Поскольку все опять начинает ассоциироваться со мной, я закрываю глаза, но тогда я оказываюсь наедине с собой и от этого становится еще хуже. Роберт уже, наверное, пускает пену. Я почти окончательно протрезвел, и у меня чешутся рубцы.
— Не плачь, — говорит Роберт спокойно, но сквозь стиснутые зубы. — Перестань, блядь, реветь.
Я отворачиваю голову, чтобы не видеть Артура, который приближается к нам со стороны улицы Познанской. Роберт считает, что я делаю это специально для того, чтобы мы с Артуром не познакомились ближе. Он это одобряет.
— Семьдесят свитерочков, — говорит Артур своим детским голосочком. Я опять закрываю глаза и вижу что-то наподобие детсадовских рисунков. Артур намного старше, чем выглядит и звучит: героин законсервировал его в возрасте двенадцати лет. Когда он начал курить, то перестал расти — у него появились лишь какие-то кожные болезни.
Потом Артур возвращается в свою квартиру, а мы едем на Вежбно через Ремонт и Пулавскую. А на улице Живного стоят самые черно-серые трущобы в мире — наследие семидесятых. Тогда считали, что самое подходящее для человека — максимально грустное окружение. Возможно, так оно и есть на самом деле.

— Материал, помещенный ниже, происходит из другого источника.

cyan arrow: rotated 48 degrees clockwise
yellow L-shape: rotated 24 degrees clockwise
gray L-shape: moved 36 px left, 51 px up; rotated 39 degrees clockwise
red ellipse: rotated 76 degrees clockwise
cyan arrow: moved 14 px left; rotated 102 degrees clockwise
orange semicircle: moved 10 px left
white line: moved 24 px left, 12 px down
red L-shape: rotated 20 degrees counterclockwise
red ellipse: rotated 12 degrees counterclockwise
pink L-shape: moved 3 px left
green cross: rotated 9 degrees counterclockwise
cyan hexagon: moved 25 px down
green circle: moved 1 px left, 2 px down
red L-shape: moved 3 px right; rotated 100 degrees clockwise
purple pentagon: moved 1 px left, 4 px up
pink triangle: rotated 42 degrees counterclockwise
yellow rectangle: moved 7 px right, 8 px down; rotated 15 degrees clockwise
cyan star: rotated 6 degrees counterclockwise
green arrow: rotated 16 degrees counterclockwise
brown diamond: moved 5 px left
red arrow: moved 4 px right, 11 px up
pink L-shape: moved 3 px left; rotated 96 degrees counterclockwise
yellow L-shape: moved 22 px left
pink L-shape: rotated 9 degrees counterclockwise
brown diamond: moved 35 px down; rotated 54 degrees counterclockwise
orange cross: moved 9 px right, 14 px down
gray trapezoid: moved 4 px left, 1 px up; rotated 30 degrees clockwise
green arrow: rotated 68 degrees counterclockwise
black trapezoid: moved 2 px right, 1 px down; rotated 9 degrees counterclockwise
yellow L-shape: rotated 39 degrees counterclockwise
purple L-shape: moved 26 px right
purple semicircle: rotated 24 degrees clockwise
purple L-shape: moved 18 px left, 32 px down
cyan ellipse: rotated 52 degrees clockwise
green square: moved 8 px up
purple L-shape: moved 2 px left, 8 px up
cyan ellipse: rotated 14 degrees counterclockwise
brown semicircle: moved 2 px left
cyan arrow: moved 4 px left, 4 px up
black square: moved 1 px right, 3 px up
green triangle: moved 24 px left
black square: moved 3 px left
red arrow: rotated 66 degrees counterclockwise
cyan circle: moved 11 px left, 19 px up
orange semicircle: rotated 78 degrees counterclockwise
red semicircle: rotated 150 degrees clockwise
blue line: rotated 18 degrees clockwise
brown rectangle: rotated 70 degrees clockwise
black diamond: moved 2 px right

Из-за микрорайоновских зарослей выплывает улыбчивый чувачок с папкой. Он подает ее Роберту, что-то говорит ему о свитерках, а потом о каком-то Ломаном, который недавно продал дом, переехал в однокомнатную квартиру и у которого куча бабла. Когда чувак уходит, мы уезжаем. На черном, большом джипе. Мы съезжаем с горки на Собеского и направляемся в сторону Вилянова.
— Не плачь, — говорит Роберт, и я понимаю, что я его достал. — Не плачь, сегодня ты получишь суперподарок.
Я представляю себе что-то похожее на коробку, перевязанную лентой. Мы обгоняем людей с мордами, похожими на печенье, — плоскими и сухими. Наверное именно в этом заключается суть нормальных человеческих лиц. Когда я смотрю на человеческие лица, то не могу поверить в то, что люди называют жизнью нечто настолько трупное. Возможно, если бы у меня снова были жена, ребенок, меня бы это опять оживило, как когда-то. Но об этом думать нельзя, потому что становится хуево. Я уже никогда не вернусь к той жизни. А жизнь, которая меня ожидает, уж точно будет еще мертвее. Возможно, это значит, что она будет еще более человеческой.